(Instructions to follow)
The result should be every line in the material below containing the string "some".

(Material supplied)
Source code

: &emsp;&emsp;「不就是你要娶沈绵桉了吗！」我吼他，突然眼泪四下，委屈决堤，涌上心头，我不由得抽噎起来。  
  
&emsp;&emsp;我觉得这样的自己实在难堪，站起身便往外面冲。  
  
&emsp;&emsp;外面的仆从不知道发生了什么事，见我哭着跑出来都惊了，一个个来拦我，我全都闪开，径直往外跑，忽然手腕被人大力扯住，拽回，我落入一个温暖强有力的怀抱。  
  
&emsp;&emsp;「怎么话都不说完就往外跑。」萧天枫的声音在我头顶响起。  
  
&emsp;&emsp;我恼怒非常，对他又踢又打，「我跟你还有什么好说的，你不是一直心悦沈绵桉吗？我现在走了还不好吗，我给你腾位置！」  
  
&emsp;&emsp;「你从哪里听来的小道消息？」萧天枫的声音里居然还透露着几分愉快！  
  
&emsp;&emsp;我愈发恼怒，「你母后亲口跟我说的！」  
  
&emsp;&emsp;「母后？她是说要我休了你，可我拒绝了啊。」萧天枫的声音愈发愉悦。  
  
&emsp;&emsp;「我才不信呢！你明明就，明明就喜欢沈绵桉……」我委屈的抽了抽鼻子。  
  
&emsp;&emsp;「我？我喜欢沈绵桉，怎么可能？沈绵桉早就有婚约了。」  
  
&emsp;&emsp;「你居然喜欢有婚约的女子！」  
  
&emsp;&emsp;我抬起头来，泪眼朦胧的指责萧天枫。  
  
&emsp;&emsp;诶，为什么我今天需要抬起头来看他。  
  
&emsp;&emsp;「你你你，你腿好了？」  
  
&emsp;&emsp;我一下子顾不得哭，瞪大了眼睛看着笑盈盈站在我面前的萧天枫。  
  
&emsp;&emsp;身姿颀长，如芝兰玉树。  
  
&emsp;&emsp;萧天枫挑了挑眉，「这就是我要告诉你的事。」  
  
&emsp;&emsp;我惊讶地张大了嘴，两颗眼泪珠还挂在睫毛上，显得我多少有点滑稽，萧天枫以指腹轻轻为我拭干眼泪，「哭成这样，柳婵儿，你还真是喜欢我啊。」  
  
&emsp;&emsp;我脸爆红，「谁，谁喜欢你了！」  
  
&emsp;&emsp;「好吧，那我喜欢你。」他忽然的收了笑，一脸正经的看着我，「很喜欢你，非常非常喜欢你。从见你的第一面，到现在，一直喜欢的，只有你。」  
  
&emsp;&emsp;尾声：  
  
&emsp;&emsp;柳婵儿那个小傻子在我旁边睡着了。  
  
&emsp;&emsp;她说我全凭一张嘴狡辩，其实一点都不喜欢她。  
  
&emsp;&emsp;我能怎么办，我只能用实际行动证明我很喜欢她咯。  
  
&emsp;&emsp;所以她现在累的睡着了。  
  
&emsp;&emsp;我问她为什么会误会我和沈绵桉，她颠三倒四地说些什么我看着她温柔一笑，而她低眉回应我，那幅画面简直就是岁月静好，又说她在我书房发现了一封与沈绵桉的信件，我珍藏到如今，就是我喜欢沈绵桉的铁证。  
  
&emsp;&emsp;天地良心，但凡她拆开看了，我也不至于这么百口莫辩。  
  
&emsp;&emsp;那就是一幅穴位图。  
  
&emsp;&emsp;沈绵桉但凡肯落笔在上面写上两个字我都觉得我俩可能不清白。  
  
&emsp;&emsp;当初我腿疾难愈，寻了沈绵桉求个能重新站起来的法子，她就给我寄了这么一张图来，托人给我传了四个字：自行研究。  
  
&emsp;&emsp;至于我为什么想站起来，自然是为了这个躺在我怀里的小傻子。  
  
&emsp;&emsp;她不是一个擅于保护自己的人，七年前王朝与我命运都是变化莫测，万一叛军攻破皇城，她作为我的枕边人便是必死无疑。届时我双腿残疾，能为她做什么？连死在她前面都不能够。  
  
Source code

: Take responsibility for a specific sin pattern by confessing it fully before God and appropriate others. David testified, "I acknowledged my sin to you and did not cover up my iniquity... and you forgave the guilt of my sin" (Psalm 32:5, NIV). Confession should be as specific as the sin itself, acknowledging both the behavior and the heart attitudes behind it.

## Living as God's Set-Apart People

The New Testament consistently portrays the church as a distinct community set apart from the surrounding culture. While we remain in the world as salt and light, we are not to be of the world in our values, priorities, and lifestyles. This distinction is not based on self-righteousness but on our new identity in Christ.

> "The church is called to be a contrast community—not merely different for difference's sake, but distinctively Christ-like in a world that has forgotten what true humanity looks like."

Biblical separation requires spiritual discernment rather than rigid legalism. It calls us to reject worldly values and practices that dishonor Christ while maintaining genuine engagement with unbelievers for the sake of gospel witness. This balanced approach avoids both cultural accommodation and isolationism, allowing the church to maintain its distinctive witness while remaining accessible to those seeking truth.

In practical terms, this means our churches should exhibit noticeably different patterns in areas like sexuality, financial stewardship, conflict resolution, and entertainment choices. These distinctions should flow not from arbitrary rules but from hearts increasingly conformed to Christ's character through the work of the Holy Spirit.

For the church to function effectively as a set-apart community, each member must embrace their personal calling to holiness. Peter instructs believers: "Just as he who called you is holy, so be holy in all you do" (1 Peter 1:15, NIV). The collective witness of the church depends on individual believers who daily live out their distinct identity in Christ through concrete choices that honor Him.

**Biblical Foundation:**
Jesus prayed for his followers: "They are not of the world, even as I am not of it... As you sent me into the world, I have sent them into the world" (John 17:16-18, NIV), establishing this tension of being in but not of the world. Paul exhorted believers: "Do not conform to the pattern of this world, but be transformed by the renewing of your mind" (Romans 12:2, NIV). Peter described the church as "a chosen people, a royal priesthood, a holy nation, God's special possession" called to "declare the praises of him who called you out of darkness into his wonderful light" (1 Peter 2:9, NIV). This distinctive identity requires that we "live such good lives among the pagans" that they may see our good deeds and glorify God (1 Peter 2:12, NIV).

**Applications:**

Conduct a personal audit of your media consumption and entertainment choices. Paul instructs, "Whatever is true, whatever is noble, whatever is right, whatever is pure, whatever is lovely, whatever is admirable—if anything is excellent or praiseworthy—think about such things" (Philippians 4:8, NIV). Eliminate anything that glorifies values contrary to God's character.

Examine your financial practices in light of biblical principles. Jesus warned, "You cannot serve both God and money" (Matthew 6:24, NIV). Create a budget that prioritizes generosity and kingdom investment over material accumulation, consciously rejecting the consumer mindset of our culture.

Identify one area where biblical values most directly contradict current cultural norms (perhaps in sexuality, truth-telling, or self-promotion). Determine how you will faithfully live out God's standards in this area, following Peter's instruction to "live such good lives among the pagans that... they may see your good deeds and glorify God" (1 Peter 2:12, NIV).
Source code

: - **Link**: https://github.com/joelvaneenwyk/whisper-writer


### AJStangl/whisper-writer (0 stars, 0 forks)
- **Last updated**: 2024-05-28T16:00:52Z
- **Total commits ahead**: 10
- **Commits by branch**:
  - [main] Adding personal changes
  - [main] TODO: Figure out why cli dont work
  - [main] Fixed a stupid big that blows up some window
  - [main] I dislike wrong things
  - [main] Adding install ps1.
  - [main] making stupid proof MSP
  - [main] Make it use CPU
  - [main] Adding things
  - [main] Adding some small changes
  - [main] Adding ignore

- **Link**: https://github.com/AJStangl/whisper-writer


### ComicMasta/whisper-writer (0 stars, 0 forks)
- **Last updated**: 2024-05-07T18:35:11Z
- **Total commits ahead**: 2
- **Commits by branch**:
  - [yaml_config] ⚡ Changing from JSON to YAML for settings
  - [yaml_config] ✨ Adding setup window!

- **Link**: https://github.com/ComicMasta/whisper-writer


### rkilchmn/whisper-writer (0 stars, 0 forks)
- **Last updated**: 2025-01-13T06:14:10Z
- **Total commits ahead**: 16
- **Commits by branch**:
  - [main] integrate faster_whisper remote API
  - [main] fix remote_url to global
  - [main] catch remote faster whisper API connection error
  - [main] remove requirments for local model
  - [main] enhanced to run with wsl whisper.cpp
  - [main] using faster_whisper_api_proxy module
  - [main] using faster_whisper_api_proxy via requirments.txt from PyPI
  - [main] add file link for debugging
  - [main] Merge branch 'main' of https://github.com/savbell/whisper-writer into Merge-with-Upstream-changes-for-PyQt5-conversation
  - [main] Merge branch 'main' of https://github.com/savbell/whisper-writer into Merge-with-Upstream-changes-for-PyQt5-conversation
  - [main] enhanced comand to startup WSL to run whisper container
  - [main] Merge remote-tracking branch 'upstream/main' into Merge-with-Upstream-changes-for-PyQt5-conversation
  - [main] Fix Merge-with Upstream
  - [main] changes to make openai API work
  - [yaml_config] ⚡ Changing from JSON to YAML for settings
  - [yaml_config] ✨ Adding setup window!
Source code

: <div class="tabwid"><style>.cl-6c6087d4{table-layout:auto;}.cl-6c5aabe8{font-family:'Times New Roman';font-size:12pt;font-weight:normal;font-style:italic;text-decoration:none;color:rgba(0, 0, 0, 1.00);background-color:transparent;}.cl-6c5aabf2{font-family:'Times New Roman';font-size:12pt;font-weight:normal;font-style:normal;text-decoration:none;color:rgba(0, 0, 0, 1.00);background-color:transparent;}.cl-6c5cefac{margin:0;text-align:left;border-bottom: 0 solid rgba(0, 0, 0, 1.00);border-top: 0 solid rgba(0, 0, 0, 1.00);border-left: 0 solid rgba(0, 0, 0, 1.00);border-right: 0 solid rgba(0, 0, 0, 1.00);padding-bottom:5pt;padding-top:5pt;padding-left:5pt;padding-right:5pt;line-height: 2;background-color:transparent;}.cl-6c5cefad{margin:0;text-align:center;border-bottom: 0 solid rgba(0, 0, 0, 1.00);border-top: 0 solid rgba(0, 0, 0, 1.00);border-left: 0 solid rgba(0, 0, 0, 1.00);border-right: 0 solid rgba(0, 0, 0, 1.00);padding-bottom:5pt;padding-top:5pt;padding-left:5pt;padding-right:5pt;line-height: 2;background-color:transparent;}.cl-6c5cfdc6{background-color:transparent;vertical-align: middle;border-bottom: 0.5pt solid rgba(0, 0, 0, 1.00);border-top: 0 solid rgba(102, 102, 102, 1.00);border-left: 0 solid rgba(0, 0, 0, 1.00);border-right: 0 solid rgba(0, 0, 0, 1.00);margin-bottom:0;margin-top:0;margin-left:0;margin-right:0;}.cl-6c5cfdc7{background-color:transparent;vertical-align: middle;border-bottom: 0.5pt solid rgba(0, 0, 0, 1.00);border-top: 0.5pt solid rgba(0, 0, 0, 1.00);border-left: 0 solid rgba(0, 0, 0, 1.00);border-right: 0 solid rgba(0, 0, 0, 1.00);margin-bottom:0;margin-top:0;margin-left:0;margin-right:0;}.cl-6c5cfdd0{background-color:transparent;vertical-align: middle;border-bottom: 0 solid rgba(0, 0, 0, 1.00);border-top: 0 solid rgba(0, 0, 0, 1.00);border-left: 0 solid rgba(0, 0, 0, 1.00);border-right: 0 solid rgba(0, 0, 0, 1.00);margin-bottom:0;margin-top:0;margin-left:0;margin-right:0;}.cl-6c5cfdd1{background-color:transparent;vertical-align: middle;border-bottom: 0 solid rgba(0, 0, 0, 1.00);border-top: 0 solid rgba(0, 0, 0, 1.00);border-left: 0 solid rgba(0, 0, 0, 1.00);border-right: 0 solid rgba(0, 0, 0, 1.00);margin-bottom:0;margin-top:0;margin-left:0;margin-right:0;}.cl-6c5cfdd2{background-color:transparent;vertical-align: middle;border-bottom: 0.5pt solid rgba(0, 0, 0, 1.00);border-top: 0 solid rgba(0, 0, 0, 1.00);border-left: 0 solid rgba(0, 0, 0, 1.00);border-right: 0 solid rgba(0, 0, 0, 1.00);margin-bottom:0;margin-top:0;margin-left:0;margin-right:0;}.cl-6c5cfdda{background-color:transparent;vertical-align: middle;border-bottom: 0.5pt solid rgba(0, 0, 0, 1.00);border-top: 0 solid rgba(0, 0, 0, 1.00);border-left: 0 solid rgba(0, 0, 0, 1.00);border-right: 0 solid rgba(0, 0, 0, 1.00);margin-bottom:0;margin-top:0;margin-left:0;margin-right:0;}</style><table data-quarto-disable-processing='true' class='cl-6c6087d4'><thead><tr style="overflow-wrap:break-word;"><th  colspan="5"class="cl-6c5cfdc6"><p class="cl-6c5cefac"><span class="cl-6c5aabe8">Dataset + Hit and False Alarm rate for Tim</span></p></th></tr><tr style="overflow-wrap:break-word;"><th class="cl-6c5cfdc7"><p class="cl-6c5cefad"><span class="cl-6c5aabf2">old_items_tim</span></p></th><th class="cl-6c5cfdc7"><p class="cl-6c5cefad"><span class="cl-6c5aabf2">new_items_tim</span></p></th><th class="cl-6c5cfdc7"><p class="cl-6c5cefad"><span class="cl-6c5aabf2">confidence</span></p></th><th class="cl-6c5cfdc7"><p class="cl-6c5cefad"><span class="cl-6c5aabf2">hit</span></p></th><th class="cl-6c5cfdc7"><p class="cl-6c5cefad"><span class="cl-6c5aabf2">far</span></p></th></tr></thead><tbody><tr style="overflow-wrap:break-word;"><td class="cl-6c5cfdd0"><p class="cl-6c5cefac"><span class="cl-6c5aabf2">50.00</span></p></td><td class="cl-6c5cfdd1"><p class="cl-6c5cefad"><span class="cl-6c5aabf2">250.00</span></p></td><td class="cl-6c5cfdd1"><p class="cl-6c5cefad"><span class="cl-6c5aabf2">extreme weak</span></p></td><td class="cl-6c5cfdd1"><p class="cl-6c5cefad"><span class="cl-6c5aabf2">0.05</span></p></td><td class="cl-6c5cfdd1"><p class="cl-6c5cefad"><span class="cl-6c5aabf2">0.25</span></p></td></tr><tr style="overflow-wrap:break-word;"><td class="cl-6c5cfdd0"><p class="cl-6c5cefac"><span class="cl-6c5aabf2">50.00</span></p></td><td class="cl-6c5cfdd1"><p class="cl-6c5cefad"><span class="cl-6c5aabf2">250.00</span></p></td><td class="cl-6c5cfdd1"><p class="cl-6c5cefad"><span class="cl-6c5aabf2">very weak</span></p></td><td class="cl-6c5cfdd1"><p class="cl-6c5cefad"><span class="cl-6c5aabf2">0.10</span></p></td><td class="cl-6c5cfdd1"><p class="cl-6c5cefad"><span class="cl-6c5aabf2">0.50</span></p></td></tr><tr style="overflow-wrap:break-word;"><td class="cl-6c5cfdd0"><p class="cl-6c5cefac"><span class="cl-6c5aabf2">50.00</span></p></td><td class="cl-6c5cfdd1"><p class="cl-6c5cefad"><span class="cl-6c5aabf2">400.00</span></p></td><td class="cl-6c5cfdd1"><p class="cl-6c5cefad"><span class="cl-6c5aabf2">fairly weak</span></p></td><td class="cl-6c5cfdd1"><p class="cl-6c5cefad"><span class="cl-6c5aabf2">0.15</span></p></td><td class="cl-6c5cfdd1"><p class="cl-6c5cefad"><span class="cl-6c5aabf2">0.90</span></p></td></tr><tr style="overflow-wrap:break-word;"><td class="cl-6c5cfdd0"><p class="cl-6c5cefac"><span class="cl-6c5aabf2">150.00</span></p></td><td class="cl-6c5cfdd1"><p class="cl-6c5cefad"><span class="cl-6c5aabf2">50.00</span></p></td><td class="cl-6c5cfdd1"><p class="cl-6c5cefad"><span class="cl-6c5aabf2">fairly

(Answer to the problem)
  - [main] Fixed a stupid big that blows up some window
  - [main] Adding some small changes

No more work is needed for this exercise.